Family plays a significant role in the fulfillment of the emotional and social needs of a patient. The development of fine communication between the family members and the patients depends on the relatives’ ability to accept the terminal status and prepare for it. Therefore, the therapy must address the caregivers’ negative emotions as well. Through the evaluation of family psychological distress and its effective intervention, a therapist may support the establishment of an open communication characterized by a free discussion of conflicting feelings, issues, and emotions regarding the disease.

Conclusion

The patients and caregivers’ response to the hospice care is defined by the multiple aspects of age, gender, and education level. However, the patient and caregivers’ preferences may be considered a decisive factor for the hospice treatment utilization (An et al. 983). The personal preferences are usually determined by the demographic background of a patient, and especially the cultural and religious aspects. Thus, the understanding of patient’s personal history will assist the development of the culturally appropriate intervention practice that would be easily accepted by the patient and his family.

It is suggested that the establishment of positive and productive communication with the caregivers plays a critical role in the improvement of the hospice care practice and therapist’s competence (An et al. 985). It is especially important in the case if the patient comes from a minor ethnic group and experiences the cultural and linguistic difficulties in the access to the health care service.

The religious views play a significant role in the determination of the individual’s attitudes towards illness and death. In different cultures, death and the related issues are regarded differently. When this fundamental part of a human’s mentality is neglected, the hospice care intervention is likely to fail in addressing the patient’s needs effectively.

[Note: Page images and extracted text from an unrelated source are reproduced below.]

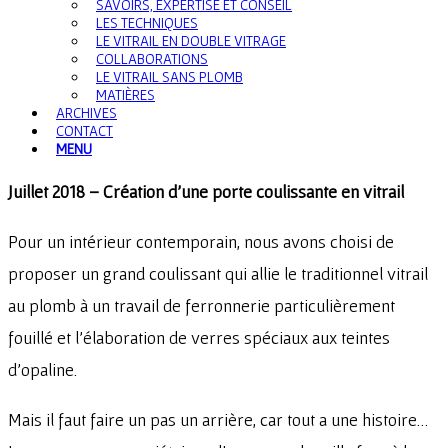
SAVOIRS, EXPERTISE ET CONSEIL
LES TECHNIQUES
LE VITRAIL EN DOUBLE VITRAGE
COLLABORATIONS
LE VITRAIL SANS PLOMB
MATIÈRES
ARCHIVES
CONTACT
MENU
Juillet 2018 – Création d’une porte coulissante en vitrail
Pour un intérieur contemporain, nous avons choisi de
proposer un grand coulissant qui allie le traditionnel vitrail
au plomb à un travail de ferronnerie particulièrement
fouillé et l’élaboration de verres spéciaux aux teintes
d’opaline.
Mais il faut faire un pas un arrière, car tout a une histoire…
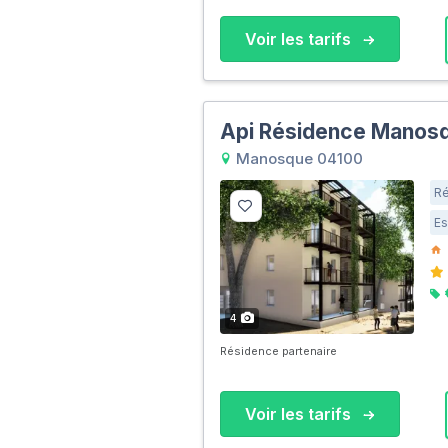
Voir les tarifs
Api Résidence Manos
Manosque 04100
Ré
Es
4
Résidence partenaire
Voir les tarifs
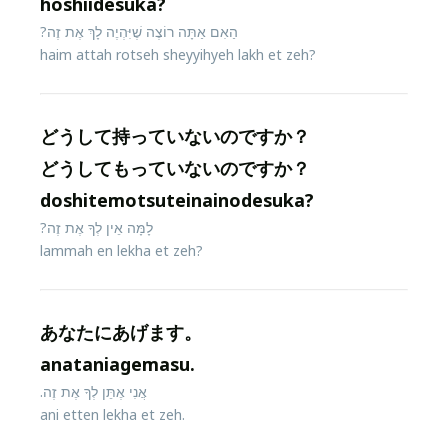
hoshiidesuka?
הַאִם אַתָּה רוֹצֶה שֶׁיִּהְיֶה לָךְ אֶת זֶה?
haim attah rotseh sheyyihyeh lakh et zeh?
どうして持っていないのですか？
どうしてもっていないのですか？
doshitemotsuteinainodesuka?
לָמָּה אֵין לְךָ אֶת זֶה?
lammah en lekha et zeh?
あなたにあげます。
anataniagemasu.
אֲנִי אֶתֵּן לְךָ אֶת זֶה.
ani etten lekha et zeh.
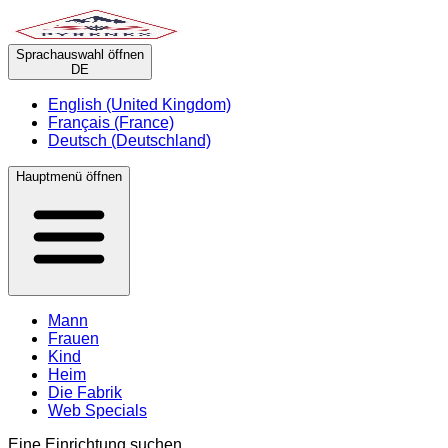
Sprachauswahl öffnen
DE
English (United Kingdom)
Français (France)
Deutsch (Deutschland)
Hauptmenü öffnen
Mann
Frauen
Kind
Heim
Die Fabrik
Web Specials
Eine Einrichtung suchen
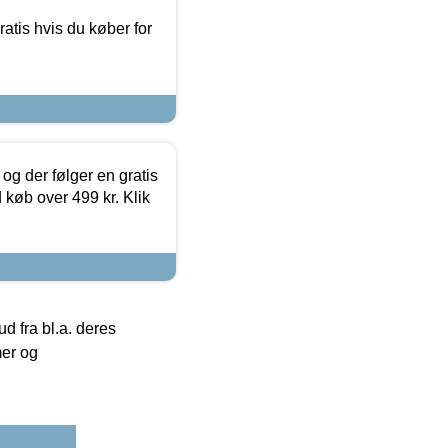
atis hvis du køber for
og der følger en gratis
d køb over 499 kr. Klik
 fra bl.a. deres
mer og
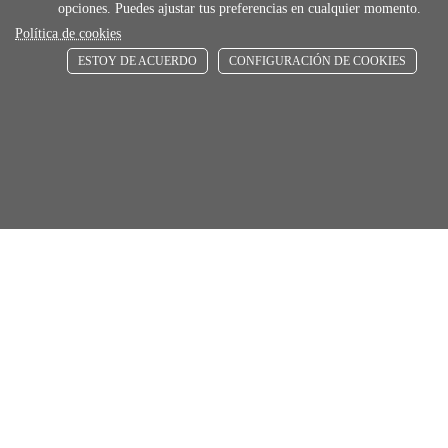
opciones. Puedes ajustar tus preferencias en cualquier momento.
ENVÍOS RÁPIDOS
Política de cookies
De 24 h a 72 h
ESTOY DE ACUERDO
CONFIGURACIÓN DE COOKIES
store
RECOGE GRATIS
Añadir al carrito
Comprar
En nuestras tiendas
Únete a Familia Afede
Entiendo y acepto la
política de privacidad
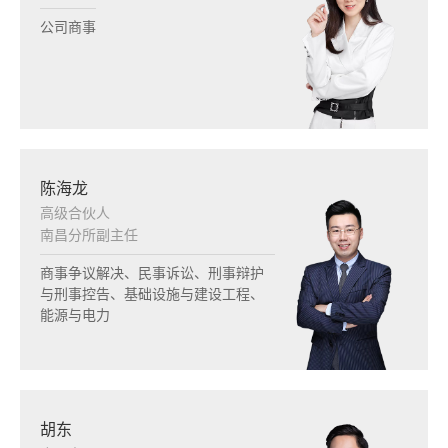
公司商事
陈海龙
高级合伙人
南昌分所副主任
商事争议解决、民事诉讼、刑事辩护
与刑事控告、基础设施与建设工程、
能源与电力
胡东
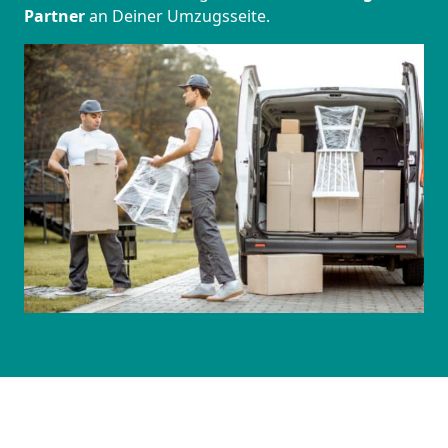
Partner
an Deiner Umzugsseite.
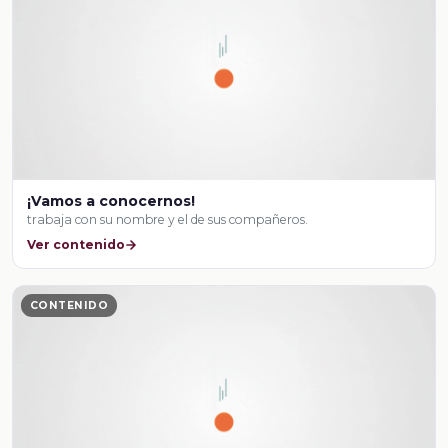
¡Vamos a conocernos!
trabaja con su nombre y el de sus compañeros.
Ver contenido
CONTENIDO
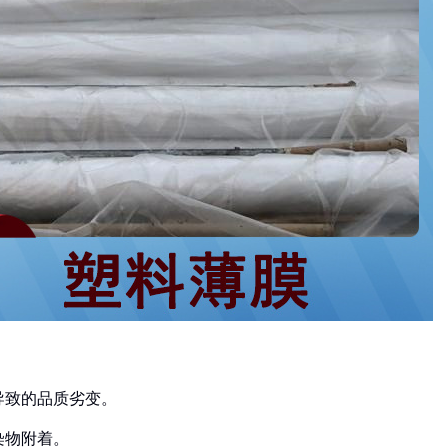
导致的品质劣变。
染物附着。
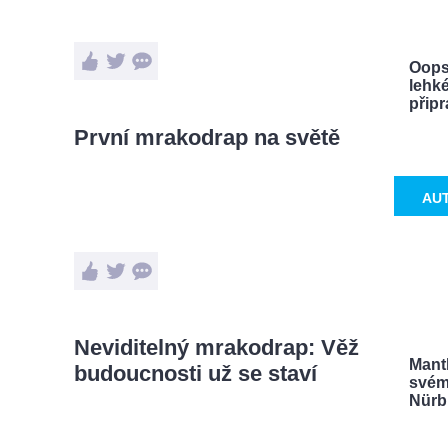
Oops
lehké
připra
První mrakodrap na světě
AU
Neviditelný mrakodrap: Věž
Manth
budoucnosti už se staví
svém
Nürb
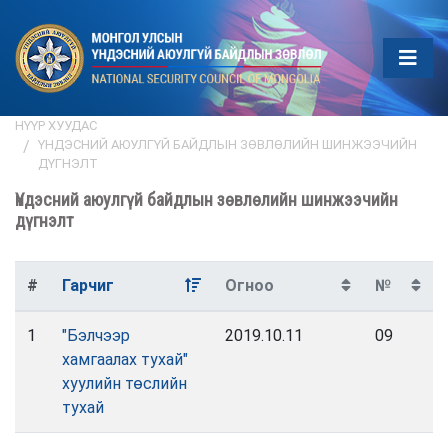
НҮҮР ХУУДАС
ҮНДЭСНИЙ АЮУЛГҮЙ БАЙДЛЫН ЗӨВЛӨЛИЙН ШИНЖЭЭЧИЙН
ДҮГНЭЛТ
Үндэсний аюулгүй байдлын зөвлөлийн шинжээчийн
дүгнэлт
#
Гарчиг
Огноо
№
1
"Бэлчээр
2019.10.11
09
хамгаалах тухай"
хуулийн төслийн
тухай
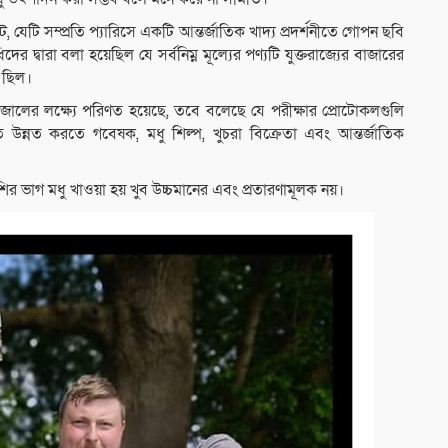
 যেটি সম্প্রতি প্যারিসে একটি আন্তর্জাতিক খাদ্য প্রদর্শনীতে গোপন ছবি
র দ্বারা বলা হয়েছিল যে সর্বনিম্ন মূল্যের পণ্যটি যুক্তরাজ্যের বাজারের
ম ছিল।
ধু ভেজালের লক্ষ্যে পরিণত হয়েছে, তবে বলেছে যে পরীক্ষার প্রোটোকলগুলি
পদ্ধতি উন্নত করতে গবেষক, মধু শিল্প, খুচরা বিক্রেতা এবং আন্তর্জাতিক
ভাগ মধু খাওয়া হয় খুব উচ্চমানের এবং প্রতারণামূলক নয়।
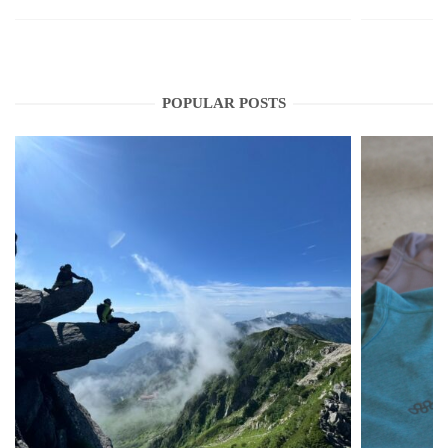
POPULAR POSTS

The comprehension of individual’s cultural background and preferences as well, as a well-developed communication, is important because they let to impact the patient and caregivers’ state through intervention more efficiently.

Works Cited

An, Ah Reum, June-Koo Lee, Young Ho Yun, and Dae Seog Heo. “Terminal Cancer Patients’ and their Primary Caregivers’ Attitudes Toward Hospice/palliative Care and their Effects on Actual Utilization: A Prospective Cohort Study.” Palliative Medicine 28.7 (2014): 976-985. ProQuest.

Bentur, Netta, Daphna Yaira Stark, Shirli Resnizky, and Zvi Symon.“Coping Strategies for Existencial and Spiritual Suffering in Israeli Patients with Advanced Cancer.” Journal of Health Policy Research 3.1 (2014): 1-21. Print.

Hilliard, Russelle. “The Use of Music Therapy in Meeting the Multidimensional Needs of Hospice Patients and Families.” Journal of Palliative Care 17.3 (2001): 161-166. ProQuest.

Maue-Johnson, Elizabeth, and Carla Tanguay. “Assessing the Unique Needs of Hospice Patients: A Tool for Music Therapists.” Music Therapy Perspectives 24.1 (2006): 13-20. ProQuest.

Medicare.gov 2016, Contact Information. Web.

Milligan, Stuart. “Addressing the Spiritual Care Needs of People Near the End of Life.” Nursing Standard 26.4 (2011): 47-56. ProQuest.